Swinford Union was established on April 2nd, 1840. and had a Board of Guardians numbering 28 members. A six-acre site was obtained from Sir William Brabazon for the erection of a workhouse. The contract was signed on the October 16th, 1840 and the building was completed in February 1842. It had accommodation for 420 adults and 280 children. Collecting the rates proved to be difficult and this delayed's opening .It was officially opened on 26th March 1846 and the first inmates were admitted on 14th April 1846.

By the end of 1846 there was overcrowding in the workhouse with as many as 200 people per day seeking admission. The Board of Guardians responded by cancelling further admissions. Hundreds of men women and children roamed the streets begging for food, while others were forced to emigrate.

Influence on Michael Davitt

Swinford Workhouse was recalled by Michael Davitt in a speech before The Times- Parnell Commission in London in October 1889. He stated that as a child he travelled to the workhouse in Swinford with his family, but they were refused admission as his mother refused to accept some of the conditions imposed in those 'abodes of misery and degradation'.

He also remembered hearing from his mother how poor people from between Straide, his birthplace, and Swinford had died of starvation and had been buried in a mass grave. So vivid an impression did these events make on his mind that on a visit to Swinford some 25 years afterwards he went to the burial place without asking anyone for directions.

Conditions inside the workhouse were inhuman and degrading, discipline was strict and inmates were compelled to work without compensation. Death and fever were commonplace within the institution.

In 1847 Government policy began to change, the Soup Kitchen Act phased out institutional relief and the provision of Soup was introduced.
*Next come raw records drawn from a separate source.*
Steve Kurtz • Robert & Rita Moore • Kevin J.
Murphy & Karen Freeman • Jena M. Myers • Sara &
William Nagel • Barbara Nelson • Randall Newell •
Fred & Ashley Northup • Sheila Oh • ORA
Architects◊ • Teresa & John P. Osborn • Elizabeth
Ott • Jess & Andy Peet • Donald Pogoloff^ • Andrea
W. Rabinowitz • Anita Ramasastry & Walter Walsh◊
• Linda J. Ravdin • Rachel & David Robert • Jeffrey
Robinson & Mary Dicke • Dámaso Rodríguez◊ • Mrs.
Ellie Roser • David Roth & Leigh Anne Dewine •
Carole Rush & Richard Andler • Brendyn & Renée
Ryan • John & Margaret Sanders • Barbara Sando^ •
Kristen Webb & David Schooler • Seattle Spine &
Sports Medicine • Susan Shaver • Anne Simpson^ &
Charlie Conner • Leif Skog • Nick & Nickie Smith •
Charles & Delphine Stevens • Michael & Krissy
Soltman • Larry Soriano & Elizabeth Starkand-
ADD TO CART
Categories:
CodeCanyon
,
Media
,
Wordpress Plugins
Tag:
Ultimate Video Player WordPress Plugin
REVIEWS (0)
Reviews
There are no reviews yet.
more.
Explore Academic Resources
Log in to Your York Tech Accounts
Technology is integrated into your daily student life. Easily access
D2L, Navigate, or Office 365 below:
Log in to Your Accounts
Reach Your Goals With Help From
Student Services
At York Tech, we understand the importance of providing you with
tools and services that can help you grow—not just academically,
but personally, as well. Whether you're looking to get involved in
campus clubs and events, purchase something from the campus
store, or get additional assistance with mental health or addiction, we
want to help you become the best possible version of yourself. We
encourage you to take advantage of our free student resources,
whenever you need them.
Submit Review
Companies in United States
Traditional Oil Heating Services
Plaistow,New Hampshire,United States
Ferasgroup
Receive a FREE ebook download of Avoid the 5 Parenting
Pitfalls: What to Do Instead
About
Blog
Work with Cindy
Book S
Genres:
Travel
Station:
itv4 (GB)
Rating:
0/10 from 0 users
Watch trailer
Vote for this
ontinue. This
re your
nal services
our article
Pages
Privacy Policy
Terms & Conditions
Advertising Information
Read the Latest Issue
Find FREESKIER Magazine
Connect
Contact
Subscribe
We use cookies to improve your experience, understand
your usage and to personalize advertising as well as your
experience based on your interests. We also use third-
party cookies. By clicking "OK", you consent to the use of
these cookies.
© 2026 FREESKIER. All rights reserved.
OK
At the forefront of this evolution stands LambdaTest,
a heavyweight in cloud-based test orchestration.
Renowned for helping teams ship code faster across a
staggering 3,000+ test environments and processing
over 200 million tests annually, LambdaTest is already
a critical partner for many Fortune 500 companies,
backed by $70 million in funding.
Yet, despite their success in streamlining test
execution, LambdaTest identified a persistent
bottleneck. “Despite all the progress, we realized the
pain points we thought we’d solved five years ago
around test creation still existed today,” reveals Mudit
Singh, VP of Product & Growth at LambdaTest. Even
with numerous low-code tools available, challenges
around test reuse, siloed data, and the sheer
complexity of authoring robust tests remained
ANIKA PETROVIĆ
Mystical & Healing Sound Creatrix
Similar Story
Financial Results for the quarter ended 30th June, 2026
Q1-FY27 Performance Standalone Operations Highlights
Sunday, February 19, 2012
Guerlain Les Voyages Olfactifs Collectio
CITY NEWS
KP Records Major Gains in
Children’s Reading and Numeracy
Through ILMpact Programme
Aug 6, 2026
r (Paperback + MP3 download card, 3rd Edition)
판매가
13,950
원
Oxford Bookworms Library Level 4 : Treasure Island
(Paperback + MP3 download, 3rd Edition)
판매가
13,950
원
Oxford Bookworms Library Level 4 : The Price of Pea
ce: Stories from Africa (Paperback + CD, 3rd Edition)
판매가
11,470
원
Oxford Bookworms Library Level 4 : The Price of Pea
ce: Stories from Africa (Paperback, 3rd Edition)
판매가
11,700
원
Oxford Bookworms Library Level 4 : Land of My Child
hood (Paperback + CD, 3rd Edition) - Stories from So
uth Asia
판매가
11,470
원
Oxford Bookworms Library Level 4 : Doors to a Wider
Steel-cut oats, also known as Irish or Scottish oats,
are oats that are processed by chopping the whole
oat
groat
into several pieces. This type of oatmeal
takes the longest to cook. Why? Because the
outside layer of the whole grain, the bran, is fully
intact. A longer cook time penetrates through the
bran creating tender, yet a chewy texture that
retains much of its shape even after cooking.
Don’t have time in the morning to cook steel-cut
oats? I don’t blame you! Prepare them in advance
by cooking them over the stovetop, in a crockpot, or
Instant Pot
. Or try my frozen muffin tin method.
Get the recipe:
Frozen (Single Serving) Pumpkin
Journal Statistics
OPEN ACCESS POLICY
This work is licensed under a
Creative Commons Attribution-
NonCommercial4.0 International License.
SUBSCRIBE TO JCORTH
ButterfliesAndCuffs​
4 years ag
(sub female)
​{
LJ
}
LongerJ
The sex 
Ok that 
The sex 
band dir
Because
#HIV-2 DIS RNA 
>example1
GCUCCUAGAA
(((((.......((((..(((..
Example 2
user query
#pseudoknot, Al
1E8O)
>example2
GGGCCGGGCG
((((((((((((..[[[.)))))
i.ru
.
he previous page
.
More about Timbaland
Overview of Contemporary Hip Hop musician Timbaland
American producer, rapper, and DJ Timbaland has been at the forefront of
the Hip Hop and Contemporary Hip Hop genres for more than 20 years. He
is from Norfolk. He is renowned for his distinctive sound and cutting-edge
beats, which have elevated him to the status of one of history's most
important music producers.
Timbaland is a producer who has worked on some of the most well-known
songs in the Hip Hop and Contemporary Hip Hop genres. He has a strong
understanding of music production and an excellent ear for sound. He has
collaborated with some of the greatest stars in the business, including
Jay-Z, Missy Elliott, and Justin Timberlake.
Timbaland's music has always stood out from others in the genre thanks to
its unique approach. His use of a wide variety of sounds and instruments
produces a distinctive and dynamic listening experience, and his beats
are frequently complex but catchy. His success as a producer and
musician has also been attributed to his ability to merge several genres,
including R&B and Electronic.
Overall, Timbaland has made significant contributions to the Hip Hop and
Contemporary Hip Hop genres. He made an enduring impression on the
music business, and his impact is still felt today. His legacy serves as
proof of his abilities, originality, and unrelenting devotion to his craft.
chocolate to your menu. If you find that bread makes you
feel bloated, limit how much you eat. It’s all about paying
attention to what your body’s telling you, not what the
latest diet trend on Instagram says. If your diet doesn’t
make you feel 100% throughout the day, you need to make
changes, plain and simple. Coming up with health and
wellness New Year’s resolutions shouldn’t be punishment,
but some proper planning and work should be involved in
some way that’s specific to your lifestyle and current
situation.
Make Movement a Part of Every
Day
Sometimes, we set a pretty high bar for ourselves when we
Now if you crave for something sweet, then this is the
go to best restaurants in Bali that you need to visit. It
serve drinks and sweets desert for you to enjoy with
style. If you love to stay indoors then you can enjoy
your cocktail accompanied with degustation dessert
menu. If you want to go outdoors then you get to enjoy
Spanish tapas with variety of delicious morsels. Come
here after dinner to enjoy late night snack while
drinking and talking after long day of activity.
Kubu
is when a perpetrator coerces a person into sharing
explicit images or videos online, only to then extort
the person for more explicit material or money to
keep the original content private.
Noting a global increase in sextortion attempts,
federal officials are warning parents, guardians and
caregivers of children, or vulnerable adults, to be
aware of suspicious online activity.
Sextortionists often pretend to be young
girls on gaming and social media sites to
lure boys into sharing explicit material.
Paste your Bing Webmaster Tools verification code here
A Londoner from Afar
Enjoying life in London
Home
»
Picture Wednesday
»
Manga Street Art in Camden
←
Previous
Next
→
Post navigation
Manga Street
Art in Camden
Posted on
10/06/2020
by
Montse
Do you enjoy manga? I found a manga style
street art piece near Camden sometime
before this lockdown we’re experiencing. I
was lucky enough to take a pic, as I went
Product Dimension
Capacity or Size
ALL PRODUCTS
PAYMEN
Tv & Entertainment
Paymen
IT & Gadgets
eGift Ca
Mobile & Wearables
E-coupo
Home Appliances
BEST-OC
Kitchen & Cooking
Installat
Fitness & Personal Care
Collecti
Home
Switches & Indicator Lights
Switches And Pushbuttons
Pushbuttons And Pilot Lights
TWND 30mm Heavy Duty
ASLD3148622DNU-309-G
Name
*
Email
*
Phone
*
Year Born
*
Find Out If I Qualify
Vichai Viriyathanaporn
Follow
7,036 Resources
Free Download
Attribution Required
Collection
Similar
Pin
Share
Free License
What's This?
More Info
Sir William Brabazon bought two houses for the establishment of soup kitchens. Relieving officers were appointed for the provision of aid to the able bodied. That same year fever sheds and temporary wards were erected giving accommodation for an extra 260 people. Plans were prepared by G. Wilkinson for a fever hospital.

In the years after the famine the numbers of inmates dropped and the workhouses became more 'the refuge of the sick, aged, infirm, illegitimate children and their mothers than the able bodied poor'. The famine showed the folly of over dependence on the potato and ushered in an era of high emigration.

In 1926 the remaining inmates were transferred to Castlebar where Sr. M. Berchmans took charge of them in The County Home. The fever hospital remained in use, dreaded by patients, visitors and staff. In the mid 1930's some of the workhouse and infirmary buildings were demolished. What remains today is what was the fever hospital (originally the administration building of the Union.) This part of the building has retained it's original features to the present day and is located on the Dublin road, exiting out of Swinford.